On February 1, 1896, the New York Sandy Hook Pilots discarded sixteen sailboats and moved them to the Erie Basin in Brooklyn. They were replaced with steam pilot boats. Actaea was purchased by John J. Phelps of the New York Yacht Club for $4,500. She was then towed from Erie Basin to the C. & R. Poillon shipyard on May 13, 1896, to be overalled.

The Actaea was registered to John J. Phelps, with the Atlantic Yacht Club of the New York Harbor. Phelps had a private pennant flag with the letter "P" on it.
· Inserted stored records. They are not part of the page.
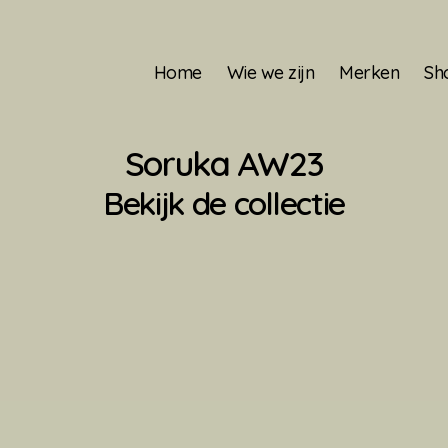
Home
Wie we zijn
Merken
Sh
Soruka AW23
Bekijk de collectie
John J. Phelps of Newark, sold the Actaea to Captain Charles A. McCarthy of Brooklyn, his brother Frank and a cousin, W. R. McCarthy. On January 26, 1898, the Actaea left the South Ferry, Brooklyn and traveled around the Cape Horn to the Strait of Magellan, San Francisco, then to St. Michael, Alaska on a Klondike voyage. The voyage took 120 days to complete.

On April 19, 1900, John J. Phelps sold his steam yacht Actaea to M. L. Williams of Montreal, to be used on Lake Memphremagog, Vermont. The boat had to reach the lake by train from Nyack, New York because there was no direct water access to the lake.